## PASSAGE SHOWN
After a breakup, you might think you're doing fine until you drive past that one street corner, or bump into a mutual friend, or hear a particular love song on the radio. No matter how much you'd like to stop thinking about that person, everything is a reminder of the relationship. Short of erasing whole chunks of your memory, á la Jim Carrey's character in the movie "Eternal Sunshine of the Spotless Mind," is it possible to banish unwanted thoughts?
The short answer is: maybe. But whether it's advisable to do so in the long term is more complicated.
People's thoughts are far less focused — and under far less control — than most people imagine, said Joshua Magee, a clinical psychologist and founder of Wellness Path Therapy, who has conducted research on unwanted thoughts, images and urges in mental disorders. In one famous 1996 study in the journal Cognitive interference: Theories, methods, and findings by study author Eric Klinger, a professor emeritus of psychology at the University of Minnesota, participants kept track of all their thoughts over one day. On average, people reported more than 4,000 individual thoughts. And these thoughts were fleeting — lasting no more than five seconds each, on average.
Related: Can we think without using language?
"Thoughts are constantly ebbing and flowing, and many of us don't notice," Magee said. In the 1996 study, one-third of these thoughts seemed to pop up totally out of nowhere. It's normal to experience thoughts that feel disturbing, Magee added. In a 1987 study conducted by Klinger and colleagues, people perceived 22% of their thoughts as strange, unacceptable or wrong — for instance, you might imagine yourself chopping off your finger while you're cooking, or dropping your baby as you carry them to their crib.
In some situations, it makes sense to suppress these unwanted thoughts. In an exam or job interview, for example, you don't want to feel distracted by the thought that you'll fail. On a flight, you probably don't want to think about the plane crashing. And there's evidence that it's possible to quash these thoughts, Magee said.
In a 2022 study in the journal PLOS Computational Biology, a team of Israeli researchers showed 80 paid volunteers a series of slides displaying different nouns. Each noun was repeated on five different slides. As they viewed the slides, the participants jotted down a word they associated with each noun — for example, "road" in response to the word "car." The researchers told one group that they wouldn't get paid for words they repeated. Another group could repeat as many nouns as they wished. With this method, the researchers sought to emulate what happens when someone hears that love song on the radio and tries desperately to think of anything other than their ex beau.

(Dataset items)
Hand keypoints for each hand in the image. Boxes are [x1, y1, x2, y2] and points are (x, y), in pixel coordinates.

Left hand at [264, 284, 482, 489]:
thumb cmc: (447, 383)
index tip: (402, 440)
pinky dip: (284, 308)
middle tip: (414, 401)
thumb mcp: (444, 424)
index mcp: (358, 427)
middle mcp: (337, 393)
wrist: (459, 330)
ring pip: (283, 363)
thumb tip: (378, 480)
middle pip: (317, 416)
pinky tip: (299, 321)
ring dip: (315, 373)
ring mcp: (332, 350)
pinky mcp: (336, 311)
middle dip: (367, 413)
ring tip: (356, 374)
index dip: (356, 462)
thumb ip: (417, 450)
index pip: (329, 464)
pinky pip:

## PROBLEM TO WORK ON
In the passage on unwanted thoughts, please state how many individual thoughts people reported over one day, on average, in the 1996 study.

## RESULT
More than 4,000.